→ INPUT:

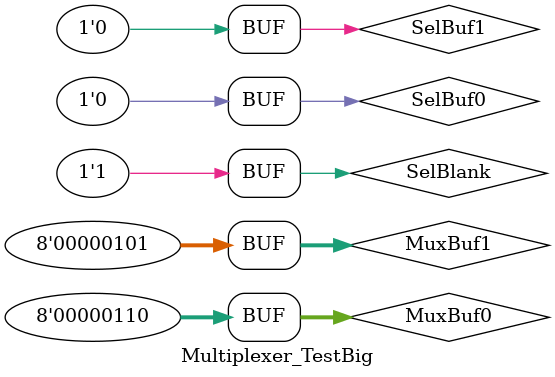
<source format=v>
module Multiplexer_TestBig;
wire[7:0] FrameIn;
reg[7:0] MuxBuf0;
reg[7:0] MuxBuf1;
reg SelBuf0,SelBlank,SelBuf1;
Bigmux m1(FrameIn,SelBuf0,SelBlank,SelBuf1,MuxBuf0,MuxBuf1);
initial
begin
#10
MuxBuf0=8'b110;
MuxBuf1=8'b101;
#10
SelBuf0=1;
SelBuf1=0;
SelBlank=0;
#10
SelBuf0=0;
SelBuf1=1;
SelBlank=0;
#10
SelBuf0=0;
SelBuf1=0;
SelBlank=1;
end
endmodule

</source>
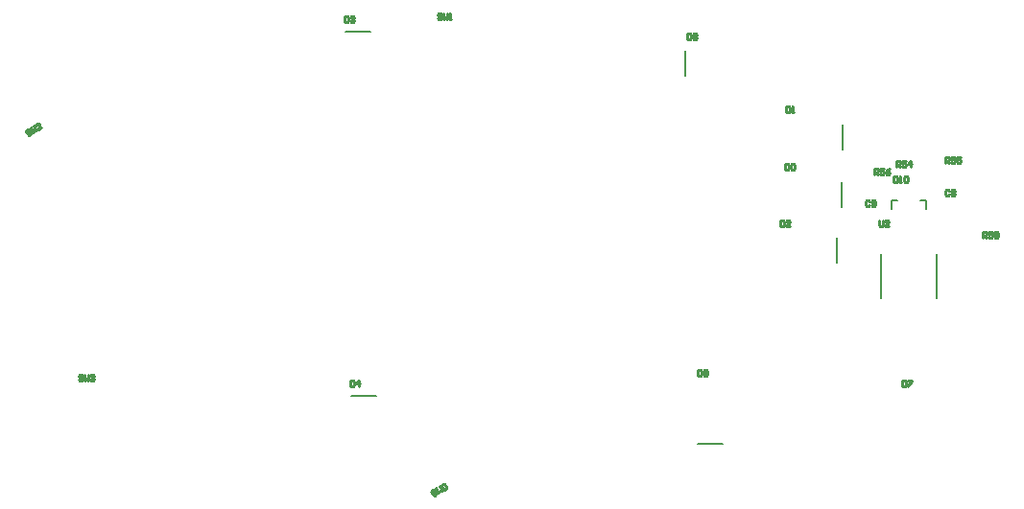
<source format=gto>
G04*
G04 #@! TF.GenerationSoftware,Altium Limited,Altium Designer,19.0.14 (431)*
G04*
G04 Layer_Color=65535*
%FSLAX25Y25*%
%MOIN*%
G70*
G01*
G75*
%ADD10C,0.00591*%
%ADD11C,0.01000*%
D10*
X174146Y16323D02*
Y31677D01*
X154854Y16323D02*
Y31677D01*
X170602Y47500D02*
Y50315D01*
X168437D02*
X170602D01*
X158398D02*
X160563D01*
X158398Y47500D02*
Y50315D01*
X91169Y-34126D02*
X99831D01*
X86816Y93669D02*
Y102331D01*
X139421Y28669D02*
Y37331D01*
X141421Y68169D02*
Y76831D01*
X141024Y48169D02*
Y56831D01*
X-29331Y-17476D02*
X-20669D01*
X-31331Y109024D02*
X-22669D01*
D11*
X-141065Y75094D02*
X-141520Y75216D01*
X-142097Y74882D01*
X-142219Y74427D01*
X-142053Y74139D01*
X-141597Y74017D01*
X-141020Y74350D01*
X-140565Y74228D01*
X-140399Y73939D01*
X-140521Y73484D01*
X-141098Y73151D01*
X-141553Y73273D01*
X-140654Y75715D02*
X-139655Y73984D01*
X-139411Y74894D01*
X-138500Y74650D01*
X-139500Y76382D01*
X-136769Y75650D02*
X-137923Y74984D01*
X-137435Y76804D01*
X-137602Y77093D01*
X-138057Y77215D01*
X-138634Y76882D01*
X-138756Y76427D01*
X190100Y37400D02*
Y39399D01*
X191100D01*
X191433Y39066D01*
Y38400D01*
X191100Y38066D01*
X190100D01*
X190767D02*
X191433Y37400D01*
X193432Y39399D02*
X192099D01*
Y38400D01*
X192766Y38733D01*
X193099D01*
X193432Y38400D01*
Y37733D01*
X193099Y37400D01*
X192433D01*
X192099Y37733D01*
X194099D02*
X194432Y37400D01*
X195098D01*
X195432Y37733D01*
Y39066D01*
X195098Y39399D01*
X194432D01*
X194099Y39066D01*
Y38733D01*
X194432Y38400D01*
X195432D01*
X-240Y-50290D02*
X-695Y-50168D01*
X-1272Y-50501D01*
X-1394Y-50956D01*
X-1227Y-51245D01*
X-772Y-51367D01*
X-195Y-51033D01*
X260Y-51155D01*
X427Y-51444D01*
X305Y-51899D01*
X-272Y-52232D01*
X-728Y-52110D01*
X171Y-49668D02*
X1171Y-51399D01*
X1414Y-50489D01*
X2325Y-50733D01*
X1325Y-49001D01*
X2069Y-48957D02*
X2191Y-48502D01*
X2768Y-48168D01*
X3223Y-48290D01*
X3890Y-49445D01*
X3768Y-49900D01*
X3191Y-50233D01*
X2736Y-50111D01*
X2069Y-48957D01*
X152600Y59400D02*
Y61399D01*
X153600D01*
X153933Y61066D01*
Y60400D01*
X153600Y60066D01*
X152600D01*
X153267D02*
X153933Y59400D01*
X155932Y61399D02*
X154599D01*
Y60400D01*
X155266Y60733D01*
X155599D01*
X155932Y60400D01*
Y59733D01*
X155599Y59400D01*
X154933D01*
X154599Y59733D01*
X157932Y61399D02*
X157265Y61066D01*
X156599Y60400D01*
Y59733D01*
X156932Y59400D01*
X157598D01*
X157932Y59733D01*
Y60066D01*
X157598Y60400D01*
X156599D01*
X177100Y63400D02*
Y65399D01*
X178100D01*
X178433Y65066D01*
Y64400D01*
X178100Y64066D01*
X177100D01*
X177767D02*
X178433Y63400D01*
X180432Y65399D02*
X179099D01*
Y64400D01*
X179766Y64733D01*
X180099D01*
X180432Y64400D01*
Y63733D01*
X180099Y63400D01*
X179433D01*
X179099Y63733D01*
X182432Y65399D02*
X181099D01*
Y64400D01*
X181765Y64733D01*
X182098D01*
X182432Y64400D01*
Y63733D01*
X182098Y63400D01*
X181432D01*
X181099Y63733D01*
X160147Y61900D02*
Y63899D01*
X161147D01*
X161480Y63566D01*
Y62900D01*
X161147Y62566D01*
X160147D01*
X160814D02*
X161480Y61900D01*
X163479Y63899D02*
X162147D01*
Y62900D01*
X162813Y63233D01*
X163146D01*
X163479Y62900D01*
Y62233D01*
X163146Y61900D01*
X162480D01*
X162147Y62233D01*
X165146Y61900D02*
Y63899D01*
X164146Y62900D01*
X165479D01*
X159100Y58599D02*
Y56600D01*
X160100D01*
X160433Y56933D01*
Y58266D01*
X160100Y58599D01*
X159100D01*
X161099Y56600D02*
X161766D01*
X161433D01*
Y58599D01*
X161099Y58266D01*
X162766D02*
X163099Y58599D01*
X163765D01*
X164098Y58266D01*
Y56933D01*
X163765Y56600D01*
X163099D01*
X162766Y56933D01*
Y58266D01*
X150933Y50066D02*
X150600Y50399D01*
X149933D01*
X149600Y50066D01*
Y48733D01*
X149933Y48400D01*
X150600D01*
X150933Y48733D01*
X151599D02*
X151933Y48400D01*
X152599D01*
X152932Y48733D01*
Y50066D01*
X152599Y50399D01*
X151933D01*
X151599Y50066D01*
Y49733D01*
X151933Y49400D01*
X152932D01*
X178433Y53566D02*
X178100Y53899D01*
X177433D01*
X177100Y53566D01*
Y52233D01*
X177433Y51900D01*
X178100D01*
X178433Y52233D01*
X179099Y53566D02*
X179433Y53899D01*
X180099D01*
X180432Y53566D01*
Y53233D01*
X180099Y52900D01*
X180432Y52566D01*
Y52233D01*
X180099Y51900D01*
X179433D01*
X179099Y52233D01*
Y52566D01*
X179433Y52900D01*
X179099Y53233D01*
Y53566D01*
X179433Y52900D02*
X180099D01*
X91000Y-8601D02*
Y-10600D01*
X92000D01*
X92333Y-10267D01*
Y-8934D01*
X92000Y-8601D01*
X91000D01*
X92999Y-10267D02*
X93333Y-10600D01*
X93999D01*
X94332Y-10267D01*
Y-8934D01*
X93999Y-8601D01*
X93333D01*
X92999Y-8934D01*
Y-9267D01*
X93333Y-9600D01*
X94332D01*
X87539Y108499D02*
Y106500D01*
X88539D01*
X88872Y106833D01*
Y108166D01*
X88539Y108499D01*
X87539D01*
X89538Y108166D02*
X89872Y108499D01*
X90538D01*
X90871Y108166D01*
Y107833D01*
X90538Y107500D01*
X90871Y107167D01*
Y106833D01*
X90538Y106500D01*
X89872D01*
X89538Y106833D01*
Y107167D01*
X89872Y107500D01*
X89538Y107833D01*
Y108166D01*
X89872Y107500D02*
X90538D01*
X-29500Y-12201D02*
Y-14200D01*
X-28500D01*
X-28167Y-13867D01*
Y-12534D01*
X-28500Y-12201D01*
X-29500D01*
X-26501Y-14200D02*
Y-12201D01*
X-27501Y-13200D01*
X-26168D01*
X-31550Y114349D02*
Y112350D01*
X-30550D01*
X-30217Y112683D01*
Y114016D01*
X-30550Y114349D01*
X-31550D01*
X-29551Y114016D02*
X-29217Y114349D01*
X-28551D01*
X-28218Y114016D01*
Y113683D01*
X-28551Y113350D01*
X-28884D01*
X-28551D01*
X-28218Y113016D01*
Y112683D01*
X-28551Y112350D01*
X-29217D01*
X-29551Y112683D01*
X119898Y43499D02*
Y41500D01*
X120897D01*
X121230Y41833D01*
Y43166D01*
X120897Y43499D01*
X119898D01*
X123230Y41500D02*
X121897D01*
X123230Y42833D01*
Y43166D01*
X122897Y43499D01*
X122230D01*
X121897Y43166D01*
X121898Y82999D02*
Y81000D01*
X122897D01*
X123231Y81333D01*
Y82666D01*
X122897Y82999D01*
X121898D01*
X123897Y81000D02*
X124563D01*
X124230D01*
Y82999D01*
X123897Y82666D01*
X121502Y62999D02*
Y61000D01*
X122502D01*
X122835Y61333D01*
Y62666D01*
X122502Y62999D01*
X121502D01*
X123502Y62666D02*
X123835Y62999D01*
X124501D01*
X124835Y62666D01*
Y61333D01*
X124501Y61000D01*
X123835D01*
X123502Y61333D01*
Y62666D01*
X154000Y43499D02*
Y41833D01*
X154333Y41500D01*
X155000D01*
X155333Y41833D01*
Y43499D01*
X157332Y41500D02*
X155999D01*
X157332Y42833D01*
Y43166D01*
X156999Y43499D01*
X156333D01*
X155999Y43166D01*
X-122367Y-10480D02*
X-122700Y-10147D01*
X-123367D01*
X-123700Y-10480D01*
Y-10813D01*
X-123367Y-11146D01*
X-122700D01*
X-122367Y-11480D01*
Y-11813D01*
X-122700Y-12146D01*
X-123367D01*
X-123700Y-11813D01*
X-121701Y-10147D02*
Y-12146D01*
X-121034Y-11480D01*
X-120368Y-12146D01*
Y-10147D01*
X-119701Y-10480D02*
X-119368Y-10147D01*
X-118702D01*
X-118368Y-10480D01*
Y-10813D01*
X-118702Y-11146D01*
X-119035D01*
X-118702D01*
X-118368Y-11480D01*
Y-11813D01*
X-118702Y-12146D01*
X-119368D01*
X-119701Y-11813D01*
X2133Y115066D02*
X1800Y115399D01*
X1133D01*
X800Y115066D01*
Y114733D01*
X1133Y114400D01*
X1800D01*
X2133Y114067D01*
Y113733D01*
X1800Y113400D01*
X1133D01*
X800Y113733D01*
X2799Y115399D02*
Y113400D01*
X3466Y114067D01*
X4132Y113400D01*
Y115399D01*
X4799Y113400D02*
X5465D01*
X5132D01*
Y115399D01*
X4799Y115066D01*
X162200Y-12430D02*
Y-14429D01*
X163200D01*
X163533Y-14096D01*
Y-12763D01*
X163200Y-12430D01*
X162200D01*
X164199D02*
X165532D01*
Y-12763D01*
X164199Y-14096D01*
Y-14429D01*
M02*

</source>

→ WHAT TO WORK ON: In the records above, copy exactly the lines from the one that contains "X1133Y114400D01*" through the last, and nothing else.

→ RESULT:
X1133Y114400D01*
X1800D01*
X2133Y114067D01*
Y113733D01*
X1800Y113400D01*
X1133D01*
X800Y113733D01*
X2799Y115399D02*
Y113400D01*
X3466Y114067D01*
X4132Y113400D01*
Y115399D01*
X4799Y113400D02*
X5465D01*
X5132D01*
Y115399D01*
X4799Y115066D01*
X162200Y-12430D02*
Y-14429D01*
X163200D01*
X163533Y-14096D01*
Y-12763D01*
X163200Y-12430D01*
X162200D01*
X164199D02*
X165532D01*
Y-12763D01*
X164199Y-14096D01*
Y-14429D01*
M02*

</source>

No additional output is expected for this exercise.